**Extract to read:**
**********

When man is born, he is tender and weak
At death, he is stiff and hard
All things, the grass as well as trees, are tender and subtle while alive
When dead, they are withered and dried.
Therefore the stiff and the hard are companions of death
The tender and weak are the companions of life
If the tree is stiff, it will break
The strong and the great are inferior, while the tender and the weak are superior.
6 Smile
THE SETI PROJECT is the largest in the world devoted to communicating with intelligent life forms outside of those on Earth. A branch of SETI has brought together anthropologists, mathematicians, physicists, and media and communication experts to solve an intriguing problem: Which symbols should we send out into the infinite expanse of the universe to communicate the altruistic capacities of the human species? Assuming other intelligent life-forms emerged in similar carbon-based chemical processes as we did, how might we, given one shot, communicate our capacity for good to other intelligent minds? The yin-yang symbol? An image of a baby, with round eyes, small mouth, and minuscule mound of a chin? Perhaps, instead, we should rely on sound, given our powerful capacity to communicate vocally. How about the perfect laugh, a soothing sigh, a meditative oohmmmm, or coos between infant and parent?

**********

**Information shown:**
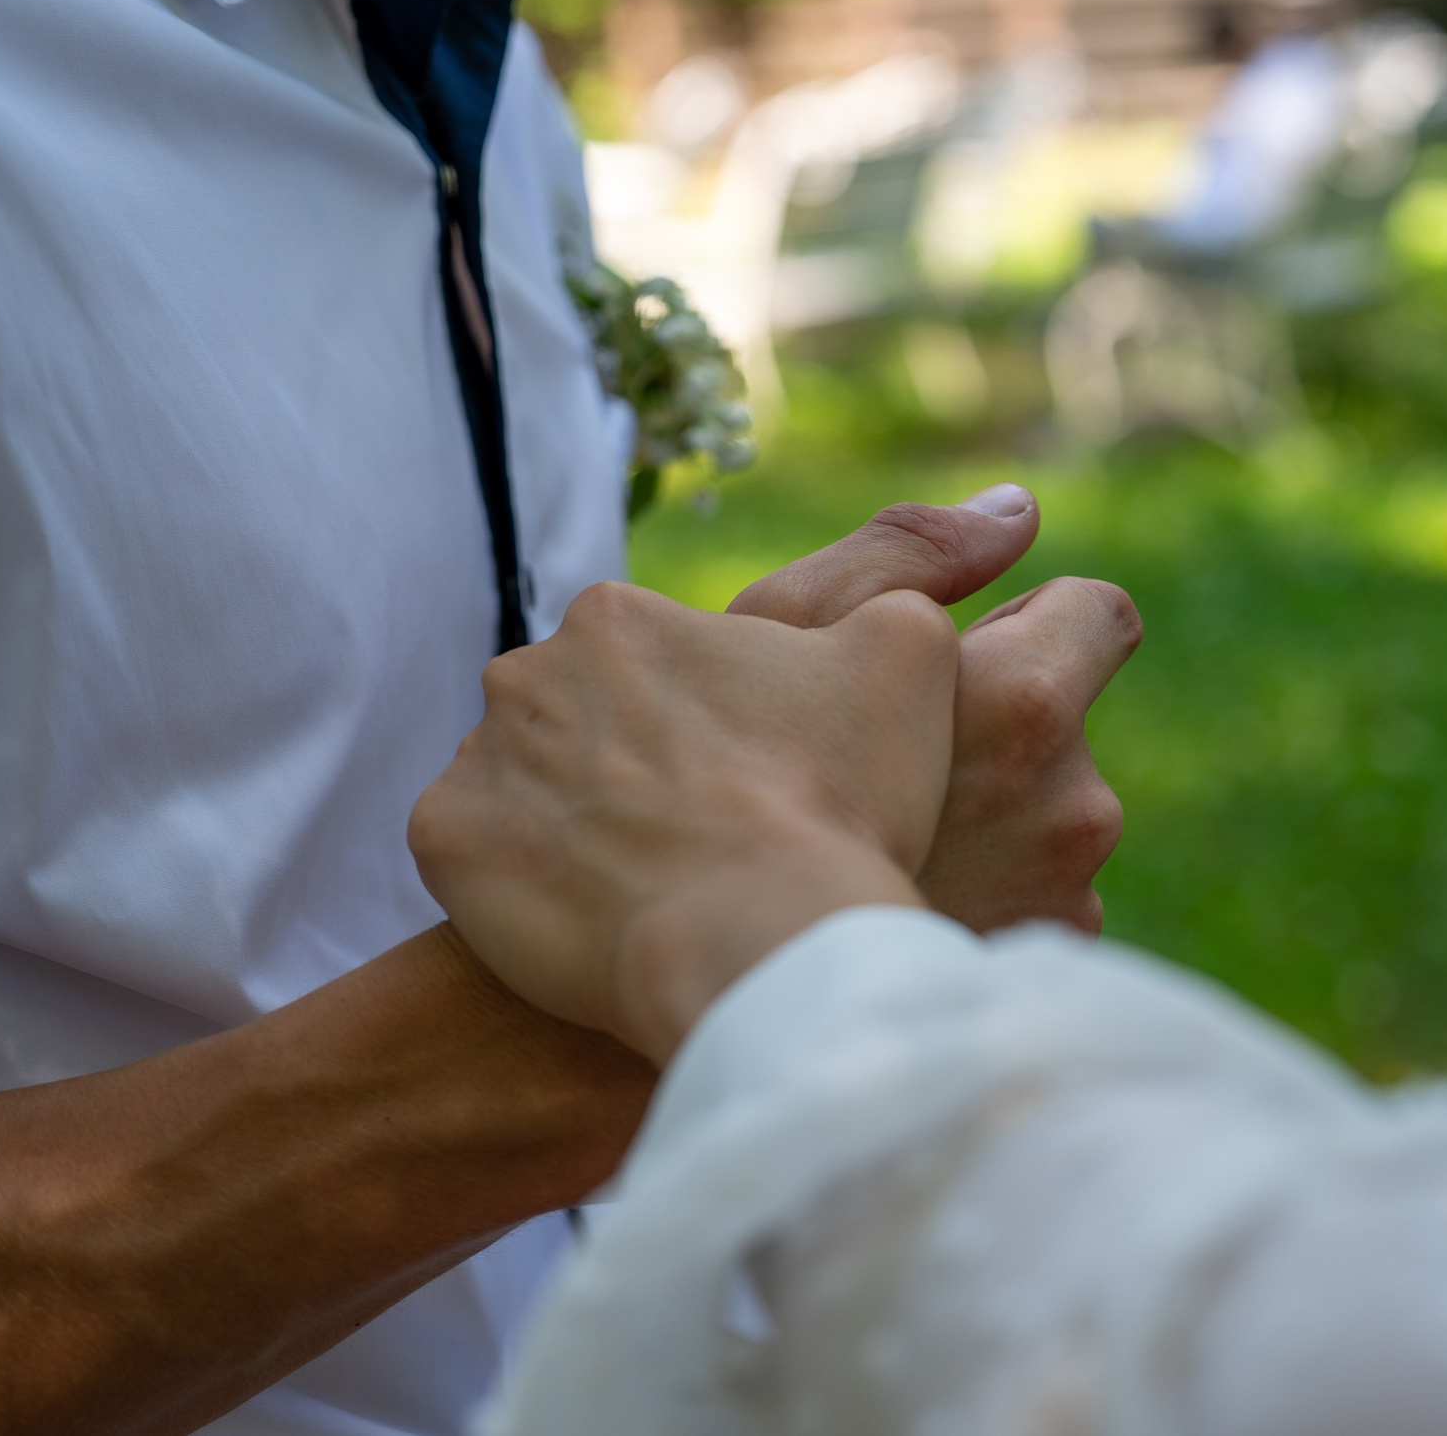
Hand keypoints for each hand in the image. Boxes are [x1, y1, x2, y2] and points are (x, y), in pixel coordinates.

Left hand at [411, 582, 958, 1061]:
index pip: (659, 666)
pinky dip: (525, 883)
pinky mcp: (443, 843)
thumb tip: (1003, 507)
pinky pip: (479, 854)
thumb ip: (918, 578)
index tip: (758, 788)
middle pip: (586, 721)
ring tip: (653, 885)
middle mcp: (529, 667)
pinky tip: (591, 918)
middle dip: (638, 769)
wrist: (754, 938)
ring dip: (580, 821)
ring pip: (530, 782)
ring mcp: (477, 756)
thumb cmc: (834, 801)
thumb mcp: (906, 664)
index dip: (717, 732)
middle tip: (706, 841)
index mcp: (624, 614)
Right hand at [728, 487, 1140, 933]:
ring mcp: (1070, 895)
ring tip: (886, 836)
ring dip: (988, 809)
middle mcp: (1075, 804)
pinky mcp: (1047, 956)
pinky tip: (903, 895)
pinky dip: (985, 888)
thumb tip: (1016, 511)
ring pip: (1044, 809)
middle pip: (1057, 719)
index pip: (1099, 614)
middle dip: (990, 723)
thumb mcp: (786, 629)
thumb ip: (908, 551)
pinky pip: (1035, 893)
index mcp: (1027, 702)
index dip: (1030, 620)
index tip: (967, 650)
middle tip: (885, 760)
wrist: (725, 971)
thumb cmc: (732, 785)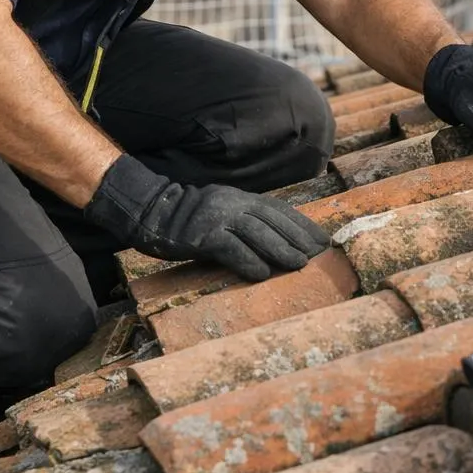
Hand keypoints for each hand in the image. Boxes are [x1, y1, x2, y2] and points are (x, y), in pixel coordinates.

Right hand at [83, 155, 330, 280]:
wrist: (151, 212)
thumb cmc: (189, 219)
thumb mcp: (222, 212)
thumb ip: (245, 221)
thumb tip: (276, 242)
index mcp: (240, 198)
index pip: (278, 210)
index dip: (301, 225)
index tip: (321, 239)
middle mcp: (233, 204)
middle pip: (273, 221)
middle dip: (298, 237)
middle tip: (319, 254)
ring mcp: (217, 218)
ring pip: (257, 233)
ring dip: (281, 250)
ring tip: (300, 264)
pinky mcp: (202, 236)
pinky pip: (230, 249)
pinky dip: (248, 261)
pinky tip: (262, 274)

**********

**Tasks to perform:**
• 1. Write out the extract from "Therefore the stiff" to "weak are superior.".
• 2. According to the extract, what happens to a tree that is stiff?
Nothing in the lines is required for the work here.

**Responses per task:**
• 1.
Therefore the stiff and the hard are companions of death
The tender and weak are the companions of life
If the tree is stiff, it will break
The strong and the great are inferior, while the tender and the weak are superior.

• 2. It will break.